Well you may be saying it looks pretty pixelated now, and that's true, but as soon as I finish resizing it and click the green check mark, right away it looks good again. So that's the big advantage of using the Place command to get one image into another. One caveat about using this method is that the special resizable layer that I brought in acts slightly differently than other layers. I can't do many pixel level edits on it, so that means that I can't paint on it or fill it with color or add effects to it without simplifying this layer, and once I do simplify it, at that point it stops being a special resizable layer, but that's okay because once I've got it the size and position that I wanted I don't mind simplifying it.
So let's say I'm happy with this size and position, and I go to get my paintbrush over here and I try to paint on this layer, I get a warning that I have to simplify the layer before it can be edited. I can do that either by clicking OK here or if I Cancel out of here I can go over to the Layers panel at any time right-click or Ctrl+Click on the purple layer and choose Simplify Layer.
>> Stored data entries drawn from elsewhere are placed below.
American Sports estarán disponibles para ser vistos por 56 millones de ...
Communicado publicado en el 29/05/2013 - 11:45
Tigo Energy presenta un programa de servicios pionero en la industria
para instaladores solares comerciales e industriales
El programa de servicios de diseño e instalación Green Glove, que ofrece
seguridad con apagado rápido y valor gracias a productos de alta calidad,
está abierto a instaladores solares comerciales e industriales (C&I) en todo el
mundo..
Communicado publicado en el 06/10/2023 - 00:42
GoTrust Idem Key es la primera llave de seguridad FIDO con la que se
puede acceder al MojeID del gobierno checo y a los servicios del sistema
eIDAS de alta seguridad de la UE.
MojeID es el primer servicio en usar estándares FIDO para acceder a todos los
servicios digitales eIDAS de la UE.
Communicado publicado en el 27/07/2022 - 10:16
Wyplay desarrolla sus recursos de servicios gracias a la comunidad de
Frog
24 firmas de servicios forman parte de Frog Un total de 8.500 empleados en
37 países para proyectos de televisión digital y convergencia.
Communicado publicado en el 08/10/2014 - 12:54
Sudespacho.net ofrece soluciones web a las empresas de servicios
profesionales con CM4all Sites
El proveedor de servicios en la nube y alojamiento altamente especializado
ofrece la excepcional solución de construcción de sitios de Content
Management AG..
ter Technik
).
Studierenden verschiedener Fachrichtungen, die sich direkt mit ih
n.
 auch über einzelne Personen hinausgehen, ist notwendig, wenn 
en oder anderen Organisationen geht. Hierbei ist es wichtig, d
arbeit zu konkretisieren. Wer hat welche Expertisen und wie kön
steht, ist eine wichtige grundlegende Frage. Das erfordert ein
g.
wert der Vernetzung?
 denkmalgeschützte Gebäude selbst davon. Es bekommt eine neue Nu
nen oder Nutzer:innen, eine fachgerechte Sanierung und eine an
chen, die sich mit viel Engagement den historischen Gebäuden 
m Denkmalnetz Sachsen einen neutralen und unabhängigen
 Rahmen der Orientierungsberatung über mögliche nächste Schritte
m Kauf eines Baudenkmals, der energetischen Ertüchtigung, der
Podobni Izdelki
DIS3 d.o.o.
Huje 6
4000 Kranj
And now if I get my paintbrush and I try to paint on the layer or I try to add an effect to the layer I can do all of that, but if I do make it small and then big again it will look at least blurry and perhaps pixelated.
There are other methods of combining images other than the Place command, like copying and pasting or dragging one open image into another with the Move tool, but neither of those methods gives you the ability to resize a photo multiple times which is so important when you're trying out layouts and arrangements of different photo and pieces of art in a composite.